FHFA proposal could end up costing borrowers -- report

by Ryan Smith27 Aug 2014
Proposed new requirements for private mortgage insurers could jack up mortgage costs for thousands of homeowners, according to a new report.

The Federal Housing Finance Agency is drafting new requirements for mortgage insurers who want to do business with Fannie Mae and Freddie Mac, according to a Wall Street Journal report. Currently, borrowers who make down payments of less than 20% are generally required to purchase mortgage insurance from either private companies or the Federal Housing Administration. The FHFA’s new regulations would require that private insurers have the ability to pay claims if loans go bad.

But many mortgage insurance companies say the proposal would force them to raise premiums, according to the Journal.

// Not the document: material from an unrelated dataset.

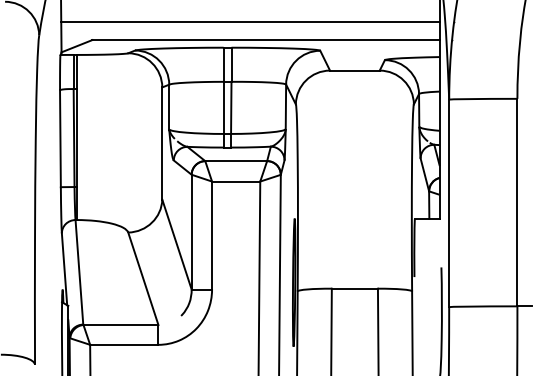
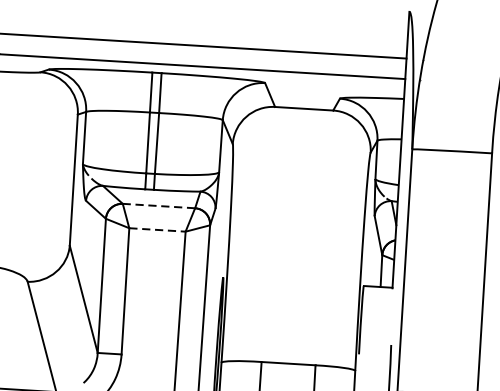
line: (236, 161) -> (159, 206), solid -> dashed
line: (236, 181) -> (157, 229), solid -> dashed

And a new report by Moody’s Analytics and the Urban Institute said the new rules would force the average borrower to pay an extra 0.15 percentage point.

While the report agreed with the overall thrust of the new rules, it said some of the requirements would overburden private insurers.

“A thoughtful effort, these standards should succeed in ensuring that private mortgage insurers are strong counterparties to the government-sponsored enterprises and a much improved bulwark against excessive risk in the system,” the report stated. “Several features of the rules as currently written, however, would likely unnecessarily increase costs and cyclicality in the mortgage and housing markets. With a few modest changes, these flaws can be remedied without sacrificing the considerable benefits of the new standards.”